There is an old man sitting across from me. Phone rang and his ringtone is children giggling, I'm not safe here.
Please come to History lecture. The kid two seats over is belligerently drunk.
We came back and there was a shotglass filled with what looks like blood. Come over soon, we're gonna try it out.
I was an emotional waste case that night. She made me stroke her ponytail.
Yep. It's going to be us, strippers, and drag queens.
A glittery, gay, heavily makeuped, scantily dressed clusterfuck.
My brain is like scrambled eggs. If scrambled eggs were trying to escape out of my skull through my forehead.
Im calling you paparazzi cause of all the dick pics you take of your one night stands ps loved the panoramic one!
dude i'm so hungover my hair hurts
I am going to MURDER whoever gave him my phone number but it was probably drunk me so I'm conflicted.
you must be at least a level 5 friend to unlock my sexual orientation
"I played a game called "how drunk can you get in a minute" last night.
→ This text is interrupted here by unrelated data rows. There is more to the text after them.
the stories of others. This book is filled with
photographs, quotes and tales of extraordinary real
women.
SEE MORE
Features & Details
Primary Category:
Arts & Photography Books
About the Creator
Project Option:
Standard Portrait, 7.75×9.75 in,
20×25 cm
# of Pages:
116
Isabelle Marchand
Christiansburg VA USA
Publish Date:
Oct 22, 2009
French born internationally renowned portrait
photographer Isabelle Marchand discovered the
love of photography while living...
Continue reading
How was your Thursday?"
So if I run into you on the street, I'm supposed to just stop drop and suck your dick?
Note to self, the correct response when a guy tells you he likes you as a person is not "ew"
Don't do it. It's 9 am on a Monday morning and I'm hungover. I can't deal with tears right now.
He told you he loved you. Then you wanted to find a chainsaw to cut his dick off.